■ **TÂCHE À RÉALISER**
Poursuivez, s'il vous plaît, la chronique sur le film Force Four à partir de sa dernière phrase.

Titre original : Force Four

Titre(s) alternatif(s) : Black Force

Réalisateur(s) : Michael Fink

Année : 1975

Nationalité : Etats-Unis

Durée : 1h17

Genre : Les grands bons avec des ceintures noires

Acteurs principaux : Warhawk Tanzania, Owen Wat-Son, Malachi Lee, Judie Soriano

Barracuda
NOTE
3 / 5

Force Four est l'un de ces films que l'on prend un plaisir particulier à chroniquer car il est bien plus qu'un simple et bon nanar. C'est une porte d'entrée vers la fameuse "face cachée du cinéma" qu'on aime tant à Nanarland. En l'occurrence, ce film relativement obscur mélangeant karaté et blaxploitation est un excellent prétexte pour revenir sur une phase honteuse et oubliée de l'industrie du cinéma : les émules occidentaux nullards de Bruce Lee.

Replongeons-nous dans le contexte de l'époque : fin des années 1960 / milieu 1970, les films de Bruce Lee sont des cartons historiques aux Etats-Unis comme en Europe, battant des records de succès et de longévité au box-office. L'homme devient une légende, magnifiée par son décès précoce, et le public occidental est désormais pris d'une soif inextinguible de films de kung-fu, ou plutôt "de karaté" comme on disait à l'époque (la vision des arts martiaux asiatiques par le grand public occidental était encore assez élémentaire : si on fait des prises c'est du judo, si on donne des coups c'est du karaté…).

Les distributeurs spécialisés inondent le marché autant qu'ils peuvent, s'appuyant pour cela sur les catalogues très fournis de la Shaw Brothers, de la Golden Harvest, et d’autres maisons de production moins fameuses : des dizaines de films jamais sortis en dehors de l’Asie qui ne demandent qu'à être traduits et mis sur le marché, en plus des nouvelles sorties. En revanche, la filière production fait grise mine : importer et distribuer, c'est peu risqué mais beaucoup moins rémunérateur que produire et exporter soi-même, le plus gros du bénéfice revenant aux firmes de Hong Kong. Il y a aussi la croyance très répandue chez les exploitants que le public occidental ne s'identifie pas ou peu à des protagonistes asiatiques et que cela limite le potentiel commercial des films de Hong Kong.

Il y eut même une brève tentative pour importer les films de catch mexicains comme alternative aux films de kung-fu de Hong Kong.


Alors partout dans le monde, les producteurs se lancent dans la bataille : ils vont produire leurs propres films localement, et aller enfin grignoter leur part du gâteau du film de kung-fu en s'appuyant sur les champions de karaté nationaux.

Leur plan génial s'est alors heurté à un obstacle insurmontable : pour remplacer Bruce Lee, ils n'ont trouvé que des tocards.

Entendons-nous bien : dans les années 70, l'Europe comme les Etats-Unis ne manquent pas de ceintures noires talentueuses et reconnues mondialement, notamment en judo et en karaté, de loin les arts martiaux les plus populaires dans ces contrées. Outre des communautés immigrées ayant amené avec elles leur savoir, de nombreux militaires américains profitent de leur déploiement au Japon et en Corée pendant la Guerre Froide pour s’initier aux arts martiaux de ces pays jusqu’à haut niveau et devenir eux-mêmes enseignants une fois rentrés au pays.

■ **ENTRÉES FOURNIES**
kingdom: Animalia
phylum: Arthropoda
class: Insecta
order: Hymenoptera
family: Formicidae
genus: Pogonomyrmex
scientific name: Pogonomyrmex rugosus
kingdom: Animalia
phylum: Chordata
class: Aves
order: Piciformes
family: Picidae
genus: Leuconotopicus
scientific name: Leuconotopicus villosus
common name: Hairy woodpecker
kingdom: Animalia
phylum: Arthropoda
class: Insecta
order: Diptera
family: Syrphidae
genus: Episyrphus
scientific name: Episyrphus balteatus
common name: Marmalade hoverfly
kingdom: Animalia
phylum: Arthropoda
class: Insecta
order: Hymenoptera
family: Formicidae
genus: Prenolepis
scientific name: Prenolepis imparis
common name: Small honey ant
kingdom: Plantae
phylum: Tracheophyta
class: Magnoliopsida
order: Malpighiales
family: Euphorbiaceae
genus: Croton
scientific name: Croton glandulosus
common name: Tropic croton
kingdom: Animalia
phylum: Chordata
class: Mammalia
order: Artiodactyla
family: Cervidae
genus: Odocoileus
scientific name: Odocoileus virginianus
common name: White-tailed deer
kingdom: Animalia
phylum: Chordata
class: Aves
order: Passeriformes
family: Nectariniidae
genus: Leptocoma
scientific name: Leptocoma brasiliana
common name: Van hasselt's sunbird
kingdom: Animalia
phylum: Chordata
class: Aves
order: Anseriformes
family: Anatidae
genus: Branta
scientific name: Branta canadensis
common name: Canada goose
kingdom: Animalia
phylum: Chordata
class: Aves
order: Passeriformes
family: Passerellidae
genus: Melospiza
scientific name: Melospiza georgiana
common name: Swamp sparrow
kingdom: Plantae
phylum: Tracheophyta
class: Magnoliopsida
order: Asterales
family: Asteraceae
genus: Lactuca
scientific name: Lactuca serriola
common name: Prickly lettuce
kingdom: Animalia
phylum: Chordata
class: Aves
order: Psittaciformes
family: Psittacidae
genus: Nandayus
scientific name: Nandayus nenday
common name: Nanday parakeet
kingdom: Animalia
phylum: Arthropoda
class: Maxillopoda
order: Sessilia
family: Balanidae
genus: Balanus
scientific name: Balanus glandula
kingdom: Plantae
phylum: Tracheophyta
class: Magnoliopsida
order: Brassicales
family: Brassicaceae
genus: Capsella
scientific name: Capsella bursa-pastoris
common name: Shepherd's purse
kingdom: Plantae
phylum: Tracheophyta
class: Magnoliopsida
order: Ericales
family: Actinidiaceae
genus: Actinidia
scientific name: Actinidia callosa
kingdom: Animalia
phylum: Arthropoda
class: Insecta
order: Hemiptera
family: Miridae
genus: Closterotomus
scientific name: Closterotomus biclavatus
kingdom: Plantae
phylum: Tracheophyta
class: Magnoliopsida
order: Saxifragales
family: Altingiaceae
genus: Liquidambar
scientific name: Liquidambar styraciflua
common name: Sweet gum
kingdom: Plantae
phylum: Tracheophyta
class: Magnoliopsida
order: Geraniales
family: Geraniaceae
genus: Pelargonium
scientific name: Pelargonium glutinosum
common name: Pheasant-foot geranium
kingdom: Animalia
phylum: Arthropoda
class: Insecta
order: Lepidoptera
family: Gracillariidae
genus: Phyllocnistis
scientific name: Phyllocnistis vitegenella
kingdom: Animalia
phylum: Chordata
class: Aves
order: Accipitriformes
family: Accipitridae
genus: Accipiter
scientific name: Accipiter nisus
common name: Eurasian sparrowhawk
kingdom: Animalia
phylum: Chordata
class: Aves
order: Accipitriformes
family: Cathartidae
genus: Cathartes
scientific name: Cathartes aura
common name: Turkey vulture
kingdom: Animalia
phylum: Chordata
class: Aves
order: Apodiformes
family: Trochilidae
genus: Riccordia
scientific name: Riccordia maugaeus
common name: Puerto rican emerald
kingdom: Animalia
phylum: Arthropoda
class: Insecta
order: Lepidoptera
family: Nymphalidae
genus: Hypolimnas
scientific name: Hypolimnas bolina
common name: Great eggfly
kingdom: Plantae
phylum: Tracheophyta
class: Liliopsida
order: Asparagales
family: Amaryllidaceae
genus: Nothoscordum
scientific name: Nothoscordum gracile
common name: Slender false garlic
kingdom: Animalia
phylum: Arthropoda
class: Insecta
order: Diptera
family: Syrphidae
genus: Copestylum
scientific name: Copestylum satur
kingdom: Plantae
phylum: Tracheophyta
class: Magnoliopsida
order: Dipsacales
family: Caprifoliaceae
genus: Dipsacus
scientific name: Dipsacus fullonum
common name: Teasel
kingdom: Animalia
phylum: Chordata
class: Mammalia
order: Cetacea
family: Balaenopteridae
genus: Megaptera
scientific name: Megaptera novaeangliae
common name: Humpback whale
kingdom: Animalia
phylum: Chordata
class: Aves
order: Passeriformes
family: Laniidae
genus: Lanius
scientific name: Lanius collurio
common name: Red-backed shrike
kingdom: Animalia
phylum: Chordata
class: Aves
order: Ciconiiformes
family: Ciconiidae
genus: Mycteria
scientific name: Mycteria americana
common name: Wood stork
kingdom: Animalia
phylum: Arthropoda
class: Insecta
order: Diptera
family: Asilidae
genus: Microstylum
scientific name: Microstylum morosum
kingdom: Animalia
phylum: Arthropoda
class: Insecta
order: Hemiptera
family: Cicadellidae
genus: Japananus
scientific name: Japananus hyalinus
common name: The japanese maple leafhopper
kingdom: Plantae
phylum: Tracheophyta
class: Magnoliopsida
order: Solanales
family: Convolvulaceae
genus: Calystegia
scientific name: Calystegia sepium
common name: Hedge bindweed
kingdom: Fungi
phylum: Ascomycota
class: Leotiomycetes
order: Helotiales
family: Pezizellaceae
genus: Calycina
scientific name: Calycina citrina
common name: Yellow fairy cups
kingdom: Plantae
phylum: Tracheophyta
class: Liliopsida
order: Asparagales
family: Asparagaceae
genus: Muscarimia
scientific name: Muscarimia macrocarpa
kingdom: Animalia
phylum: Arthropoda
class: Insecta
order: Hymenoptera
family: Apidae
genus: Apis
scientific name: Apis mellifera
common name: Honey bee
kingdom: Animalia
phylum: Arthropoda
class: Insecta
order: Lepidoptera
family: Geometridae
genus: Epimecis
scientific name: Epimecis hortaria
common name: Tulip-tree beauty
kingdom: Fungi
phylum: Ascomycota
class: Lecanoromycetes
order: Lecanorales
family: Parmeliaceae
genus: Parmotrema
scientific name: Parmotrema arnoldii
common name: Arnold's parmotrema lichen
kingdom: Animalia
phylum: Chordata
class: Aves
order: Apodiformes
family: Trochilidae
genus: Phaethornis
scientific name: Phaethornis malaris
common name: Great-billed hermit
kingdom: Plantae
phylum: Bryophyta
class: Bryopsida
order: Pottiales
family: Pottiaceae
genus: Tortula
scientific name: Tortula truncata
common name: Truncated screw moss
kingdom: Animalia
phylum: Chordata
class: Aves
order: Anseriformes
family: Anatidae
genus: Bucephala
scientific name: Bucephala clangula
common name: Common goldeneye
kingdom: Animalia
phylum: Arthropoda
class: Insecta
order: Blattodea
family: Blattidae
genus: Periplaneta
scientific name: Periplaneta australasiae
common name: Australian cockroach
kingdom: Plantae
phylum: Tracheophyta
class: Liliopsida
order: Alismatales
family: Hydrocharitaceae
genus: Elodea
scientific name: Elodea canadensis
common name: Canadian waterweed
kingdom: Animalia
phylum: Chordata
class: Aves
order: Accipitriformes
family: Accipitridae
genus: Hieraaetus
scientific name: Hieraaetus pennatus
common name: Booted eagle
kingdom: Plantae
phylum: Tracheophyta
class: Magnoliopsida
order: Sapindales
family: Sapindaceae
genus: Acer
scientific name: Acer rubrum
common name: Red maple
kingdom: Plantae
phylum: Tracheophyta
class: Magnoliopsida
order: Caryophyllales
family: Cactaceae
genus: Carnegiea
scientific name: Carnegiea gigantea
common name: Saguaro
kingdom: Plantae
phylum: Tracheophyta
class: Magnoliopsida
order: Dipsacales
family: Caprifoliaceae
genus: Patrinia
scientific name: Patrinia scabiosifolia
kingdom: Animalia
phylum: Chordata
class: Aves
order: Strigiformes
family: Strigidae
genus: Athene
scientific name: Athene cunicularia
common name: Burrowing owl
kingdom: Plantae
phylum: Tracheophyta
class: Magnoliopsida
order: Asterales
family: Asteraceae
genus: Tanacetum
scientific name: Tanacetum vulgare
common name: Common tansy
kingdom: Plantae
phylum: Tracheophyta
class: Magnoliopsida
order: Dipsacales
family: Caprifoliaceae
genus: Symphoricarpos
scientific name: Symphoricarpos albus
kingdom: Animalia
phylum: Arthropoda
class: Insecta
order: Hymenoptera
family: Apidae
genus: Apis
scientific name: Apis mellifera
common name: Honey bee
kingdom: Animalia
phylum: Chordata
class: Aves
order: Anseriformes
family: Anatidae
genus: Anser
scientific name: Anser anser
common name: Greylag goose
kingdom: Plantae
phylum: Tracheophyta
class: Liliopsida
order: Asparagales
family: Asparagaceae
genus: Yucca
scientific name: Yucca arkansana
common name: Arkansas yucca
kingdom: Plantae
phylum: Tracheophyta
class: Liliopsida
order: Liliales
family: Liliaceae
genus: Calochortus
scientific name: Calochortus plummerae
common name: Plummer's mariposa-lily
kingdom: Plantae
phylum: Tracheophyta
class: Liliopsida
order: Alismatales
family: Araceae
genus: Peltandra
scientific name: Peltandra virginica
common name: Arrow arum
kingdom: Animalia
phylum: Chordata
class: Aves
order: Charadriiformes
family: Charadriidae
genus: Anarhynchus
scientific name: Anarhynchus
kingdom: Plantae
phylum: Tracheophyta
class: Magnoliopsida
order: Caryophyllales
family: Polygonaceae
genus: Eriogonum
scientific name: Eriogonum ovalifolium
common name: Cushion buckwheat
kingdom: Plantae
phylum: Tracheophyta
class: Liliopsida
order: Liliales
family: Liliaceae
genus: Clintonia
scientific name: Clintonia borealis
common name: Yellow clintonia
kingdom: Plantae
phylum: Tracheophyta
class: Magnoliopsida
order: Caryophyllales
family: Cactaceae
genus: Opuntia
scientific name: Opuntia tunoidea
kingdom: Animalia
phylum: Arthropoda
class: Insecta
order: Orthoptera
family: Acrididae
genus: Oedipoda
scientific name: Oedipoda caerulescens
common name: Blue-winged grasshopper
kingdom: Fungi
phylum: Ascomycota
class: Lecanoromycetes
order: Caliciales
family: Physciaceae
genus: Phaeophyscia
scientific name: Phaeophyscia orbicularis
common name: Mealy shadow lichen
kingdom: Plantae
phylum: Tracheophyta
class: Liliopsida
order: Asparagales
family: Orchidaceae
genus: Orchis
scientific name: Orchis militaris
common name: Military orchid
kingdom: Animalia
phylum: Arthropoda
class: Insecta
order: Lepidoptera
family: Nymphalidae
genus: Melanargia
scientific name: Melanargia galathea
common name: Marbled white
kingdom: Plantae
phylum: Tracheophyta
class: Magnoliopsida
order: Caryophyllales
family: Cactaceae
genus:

■ **CORRIGÉ**
Le problème, ainsi que le monde du cinéma ne tardera pas à s'en apercevoir, c'est qu'être un roi des tatamis ne se traduit pas automatiquement par une prestation spectaculaire à l'écran. Judo comme karaté sont des disciplines sportives très codifiées, dont on peut même arguer qu'elles font tout pour ne surtout pas ressembler à de vulgaires combats de rue.

En France, l’ORTF a carrément ressorti Jean Marais de la naphtaline en désespoir de cause le temps d’une mini-série…

De plus, la qualité d'un film d'arts martiaux ne doit pas tout à ses combattants : c'est un ensemble technique de réalisation, de chorégraphie, de montage, de cascades qui est alors parfaitement maîtrisé à Hong Kong… et parfaitement ignoré en dehors de l’Asie. Certaines des plus grandes stars du cinéma d'arts martiaux de Hong Kong sont ainsi notoirement issues de l'école du ballet et de l'opéra de Pékin, avant ou en plus d'être des praticiens du kung-fu.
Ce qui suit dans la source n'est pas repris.